• What is required:
Rewrite the rows below, changing "MARINE WEATHER" to "MARINE FORECAST" and keeping everything else the same. Leave out the picture markers.
Task input section start
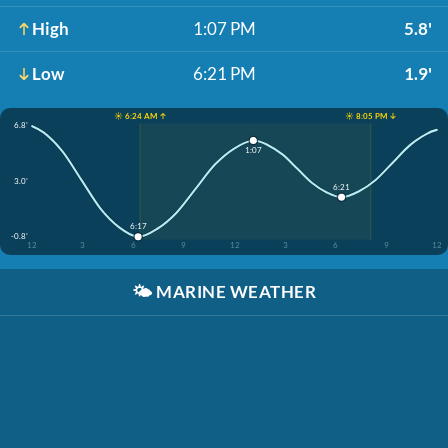
High
1:07 PM
5.8'
Low
6:21 PM
1.9'
☀️ 6:24 AM ↑
☀️ 8:05 PM ↓
6.8'
1:07
3.0'
6:21
6:17
-0.8'
12
3
6
9
12
3
6
9
12
🌤️
MARINE WEATHER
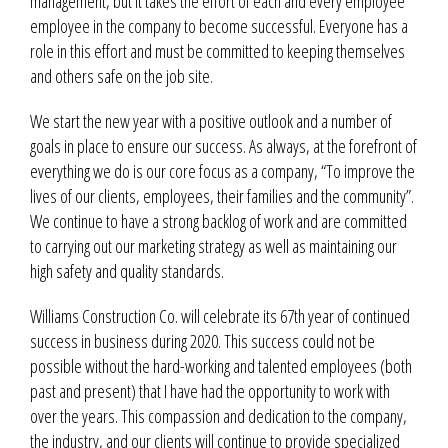
management, but it takes the effort of each and every employee
employee in the company to become successful. Everyone has a
role in this effort and must be committed to keeping themselves
and others safe on the job site.
We start the new year with a positive outlook and a number of
goals in place to ensure our success. As always, at the forefront of
everything we do is our core focus as a company, “To improve the
lives of our clients, employees, their families and the community”.
We continue to have a strong backlog of work and are committed
to carrying out our marketing strategy as well as maintaining our
high safety and quality standards.
Williams Construction Co. will celebrate its 67th year of continued
success in business during 2020. This success could not be
possible without the hard-working and talented employees (both
past and present) that I have had the opportunity to work with
over the years. This compassion and dedication to the company,
the industry, and our clients will continue to provide specialized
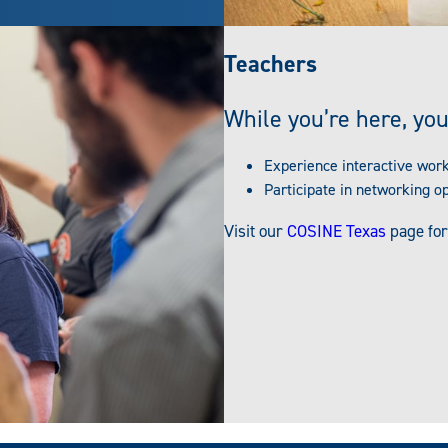
Teachers
While you’re here, you
Experience interactive wor
Participate in networking o
Visit our
COSINE Texas
page for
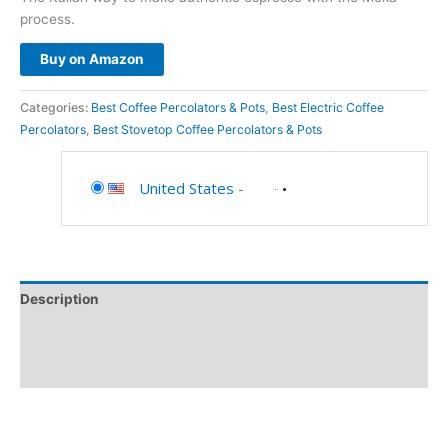
process.
Buy on Amazon
Categories:
Best Coffee Percolators & Pots
,
Best Electric Coffee
Percolators
,
Best Stovetop Coffee Percolators & Pots
United States
-
Description
Additional information
Reviews (0)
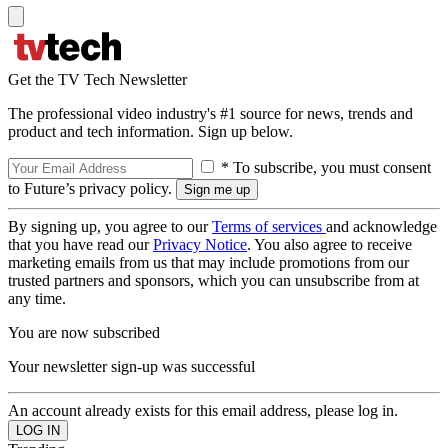
Get the TV Tech Newsletter
The professional video industry's #1 source for news, trends and
product and tech information. Sign up below.
* To subscribe, you must consent
to Future’s privacy policy.
By signing up, you agree to our
Terms of services
and acknowledge
that you have read our
Privacy Notice
. You also agree to receive
marketing emails from us that may include promotions from our
trusted partners and sponsors, which you can unsubscribe from at
any time.
You are now subscribed
Your newsletter sign-up was successful
An account already exists for this email address, please log in.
Task input section end
• Exercise output:
High
1:07 PM
5.8'
Low
6:21 PM
1.9'
☀️ 6:24 AM ↑
☀️ 8:05 PM ↓
6.8'
1:07
3.0'
6:21
6:17
-0.8'
12
3
6
9
12
3
6
9
12
🌤️
MARINE FORECAST
management, but it takes the effort of each and every employee
employee in the company to become successful. Everyone has a
role in this effort and must be committed to keeping themselves
and others safe on the job site.
We start the new year with a positive outlook and a number of
goals in place to ensure our success. As always, at the forefront of
everything we do is our core focus as a company, “To improve the
lives of our clients, employees, their families and the community”.
We continue to have a strong backlog of work and are committed
to carrying out our marketing strategy as well as maintaining our
high safety and quality standards.
Williams Construction Co. will celebrate its 67th year of continued
success in business during 2020. This success could not be
possible without the hard-working and talented employees (both
past and present) that I have had the opportunity to work with
over the years. This compassion and dedication to the company,
the industry, and our clients will continue to provide specialized
Teachers
While you’re here, you
Experience interactive wor
Participate in networking o
Visit our
COSINE Texas
page for
process.
Buy on Amazon
Categories:
Best Coffee Percolators & Pots
,
Best Electric Coffee
Percolators
,
Best Stovetop Coffee Percolators & Pots
United States
-
Description
Additional information
Reviews (0)
Get the TV Tech Newsletter
The professional video industry's #1 source for news, trends and
product and tech information. Sign up below.
* To subscribe, you must consent
to Future’s privacy policy.
By signing up, you agree to our
Terms of services
and acknowledge
that you have read our
Privacy Notice
. You also agree to receive
marketing emails from us that may include promotions from our
trusted partners and sponsors, which you can unsubscribe from at
any time.
You are now subscribed
Your newsletter sign-up was successful
An account already exists for this email address, please log in.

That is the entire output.